_Task brief:_
Could you write out the source text of every record line for line, character for character, and leave the pictures out of your answer?

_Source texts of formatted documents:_
* * * *

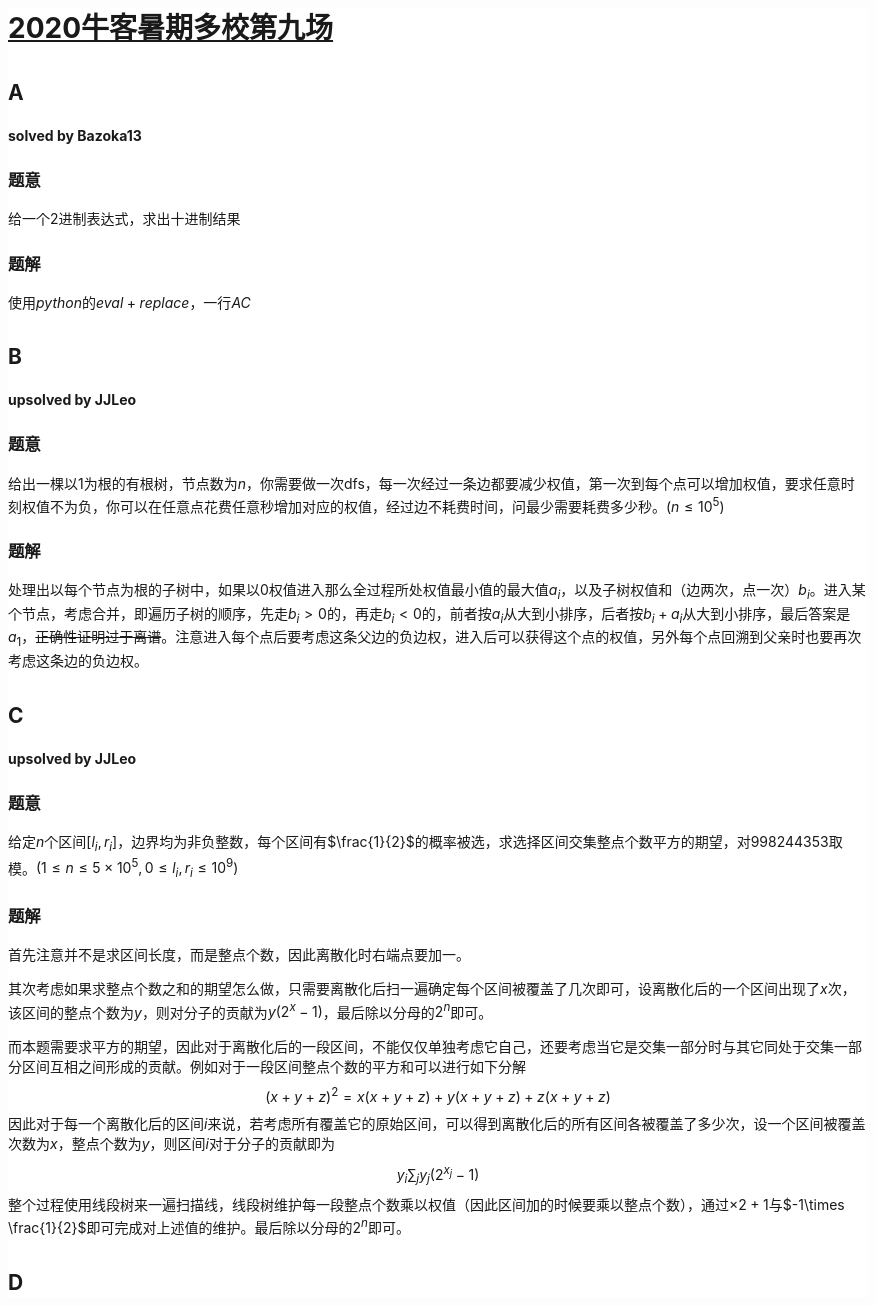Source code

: # [2020牛客暑期多校第九场](https://ac.nowcoder.com/acm/contest/5674)

## **A**

**solved by Bazoka13**

### 题意

给一个$2$进制表达式，求出十进制结果

### 题解

使用$python$的$eval+replace$，一行$AC$

## **B**

**upsolved by JJLeo**

### 题意

给出一棵以$1$为根的有根树，节点数为$n$，你需要做一次dfs，每一次经过一条边都要减少权值，第一次到每个点可以增加权值，要求任意时刻权值不为负，你可以在任意点花费任意秒增加对应的权值，经过边不耗费时间，问最少需要耗费多少秒。$(n \le 10^5)$

### 题解

处理出以每个节点为根的子树中，如果以$0$权值进入那么全过程所处权值最小值的最大值$a_i$，以及子树权值和（边两次，点一次）$b_i$。进入某个节点，考虑合并，即遍历子树的顺序，先走$b_i>0$的，再走$b_i<0$的，前者按$a_i$从大到小排序，后者按$b_i+a_i$从大到小排序，最后答案是$a_1$，<del>正确性证明过于离谱</del>。注意进入每个点后要考虑这条父边的负边权，进入后可以获得这个点的权值，另外每个点回溯到父亲时也要再次考虑这条边的负边权。

## **C**

**upsolved by JJLeo**

### 题意

给定$n$个区间$[l_i, r_i]$，边界均为非负整数，每个区间有$\frac{1}{2}$的概率被选，求选择区间交集整点个数平方的期望，对$998244353$取模。$(1 \le n \le 5 \times 10^5, 0 \le l_i,r_i \le 10^9)$

### 题解

首先注意并不是求区间长度，而是整点个数，因此离散化时右端点要加一。

其次考虑如果求整点个数之和的期望怎么做，只需要离散化后扫一遍确定每个区间被覆盖了几次即可，设离散化后的一个区间出现了$x$次，该区间的整点个数为$y$，则对分子的贡献为$y(2^{x}-1)$，最后除以分母的$2^n$即可。

而本题需要求平方的期望，因此对于离散化后的一段区间，不能仅仅单独考虑它自己，还要考虑当它是交集一部分时与其它同处于交集一部分区间互相之间形成的贡献。例如对于一段区间整点个数的平方和可以进行如下分解$${(x+y+z)}^2=x(x+y+z)+y(x+y+z)+z(x+y+z)$$因此对于每一个离散化后的区间$i$来说，若考虑所有覆盖它的原始区间，可以得到离散化后的所有区间各被覆盖了多少次，设一个区间被覆盖次数为$x$，整点个数为$y$，则区间$i$对于分子的贡献即为$$y_i\sum_jy_j(2^{x_j}-1)$$整个过程使用线段树来一遍扫描线，线段树维护每一段整点个数乘以权值（因此区间加的时候要乘以整点个数），通过$\times 2 + 1$与$-1\times \frac{1}{2}$即可完成对上述值的维护。最后除以分母的$2^n$即可。

## **D**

* * * *

_Output:_
Source code

: # [2020牛客暑期多校第九场](https://ac.nowcoder.com/acm/contest/5674)

## **A**

**solved by Bazoka13**

### 题意

给一个$2$进制表达式，求出十进制结果

### 题解

使用$python$的$eval+replace$，一行$AC$

## **B**

**upsolved by JJLeo**

### 题意

给出一棵以$1$为根的有根树，节点数为$n$，你需要做一次dfs，每一次经过一条边都要减少权值，第一次到每个点可以增加权值，要求任意时刻权值不为负，你可以在任意点花费任意秒增加对应的权值，经过边不耗费时间，问最少需要耗费多少秒。$(n \le 10^5)$

### 题解

处理出以每个节点为根的子树中，如果以$0$权值进入那么全过程所处权值最小值的最大值$a_i$，以及子树权值和（边两次，点一次）$b_i$。进入某个节点，考虑合并，即遍历子树的顺序，先走$b_i>0$的，再走$b_i<0$的，前者按$a_i$从大到小排序，后者按$b_i+a_i$从大到小排序，最后答案是$a_1$，<del>正确性证明过于离谱</del>。注意进入每个点后要考虑这条父边的负边权，进入后可以获得这个点的权值，另外每个点回溯到父亲时也要再次考虑这条边的负边权。

## **C**

**upsolved by JJLeo**

### 题意

给定$n$个区间$[l_i, r_i]$，边界均为非负整数，每个区间有$\frac{1}{2}$的概率被选，求选择区间交集整点个数平方的期望，对$998244353$取模。$(1 \le n \le 5 \times 10^5, 0 \le l_i,r_i \le 10^9)$

### 题解

首先注意并不是求区间长度，而是整点个数，因此离散化时右端点要加一。

其次考虑如果求整点个数之和的期望怎么做，只需要离散化后扫一遍确定每个区间被覆盖了几次即可，设离散化后的一个区间出现了$x$次，该区间的整点个数为$y$，则对分子的贡献为$y(2^{x}-1)$，最后除以分母的$2^n$即可。

而本题需要求平方的期望，因此对于离散化后的一段区间，不能仅仅单独考虑它自己，还要考虑当它是交集一部分时与其它同处于交集一部分区间互相之间形成的贡献。例如对于一段区间整点个数的平方和可以进行如下分解$${(x+y+z)}^2=x(x+y+z)+y(x+y+z)+z(x+y+z)$$因此对于每一个离散化后的区间$i$来说，若考虑所有覆盖它的原始区间，可以得到离散化后的所有区间各被覆盖了多少次，设一个区间被覆盖次数为$x$，整点个数为$y$，则区间$i$对于分子的贡献即为$$y_i\sum_jy_j(2^{x_j}-1)$$整个过程使用线段树来一遍扫描线，线段树维护每一段整点个数乘以权值（因此区间加的时候要乘以整点个数），通过$\times 2 + 1$与$-1\times \frac{1}{2}$即可完成对上述值的维护。最后除以分母的$2^n$即可。

## **D**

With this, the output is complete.